Exercise prompt -> Reproduce every line from the one containing "genus: Zexmenia" down through the one containing "elevation (m): 200", with both of those lines included and no others.

++++ The data ++++

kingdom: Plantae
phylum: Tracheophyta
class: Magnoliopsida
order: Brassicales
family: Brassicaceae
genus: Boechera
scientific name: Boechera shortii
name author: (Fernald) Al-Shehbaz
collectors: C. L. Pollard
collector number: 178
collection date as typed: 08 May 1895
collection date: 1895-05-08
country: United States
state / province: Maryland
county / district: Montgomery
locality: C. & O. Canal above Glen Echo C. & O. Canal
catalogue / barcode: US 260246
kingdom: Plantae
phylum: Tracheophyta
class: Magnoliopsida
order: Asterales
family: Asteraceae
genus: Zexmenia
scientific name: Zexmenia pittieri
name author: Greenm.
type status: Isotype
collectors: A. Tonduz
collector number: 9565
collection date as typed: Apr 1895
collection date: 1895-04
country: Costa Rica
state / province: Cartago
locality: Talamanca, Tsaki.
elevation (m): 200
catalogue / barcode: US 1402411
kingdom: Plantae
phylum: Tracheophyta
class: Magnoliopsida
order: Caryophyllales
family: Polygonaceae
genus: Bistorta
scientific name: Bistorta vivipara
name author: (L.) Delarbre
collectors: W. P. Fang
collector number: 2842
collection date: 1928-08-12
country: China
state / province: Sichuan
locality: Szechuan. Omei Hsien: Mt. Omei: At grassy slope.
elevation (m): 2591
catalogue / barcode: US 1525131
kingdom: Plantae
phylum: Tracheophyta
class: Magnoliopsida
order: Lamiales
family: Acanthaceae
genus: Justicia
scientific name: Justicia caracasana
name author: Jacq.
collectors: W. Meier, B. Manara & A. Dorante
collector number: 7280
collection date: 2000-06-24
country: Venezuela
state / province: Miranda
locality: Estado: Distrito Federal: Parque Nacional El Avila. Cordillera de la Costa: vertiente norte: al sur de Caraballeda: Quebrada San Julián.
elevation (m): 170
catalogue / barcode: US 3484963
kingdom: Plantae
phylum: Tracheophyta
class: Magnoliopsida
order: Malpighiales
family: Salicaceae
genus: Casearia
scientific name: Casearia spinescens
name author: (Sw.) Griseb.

++++

Response below ->
genus: Zexmenia
scientific name: Zexmenia pittieri
name author: Greenm.
type status: Isotype
collectors: A. Tonduz
collector number: 9565
collection date as typed: Apr 1895
collection date: 1895-04
country: Costa Rica
state / province: Cartago
locality: Talamanca, Tsaki.
elevation (m): 200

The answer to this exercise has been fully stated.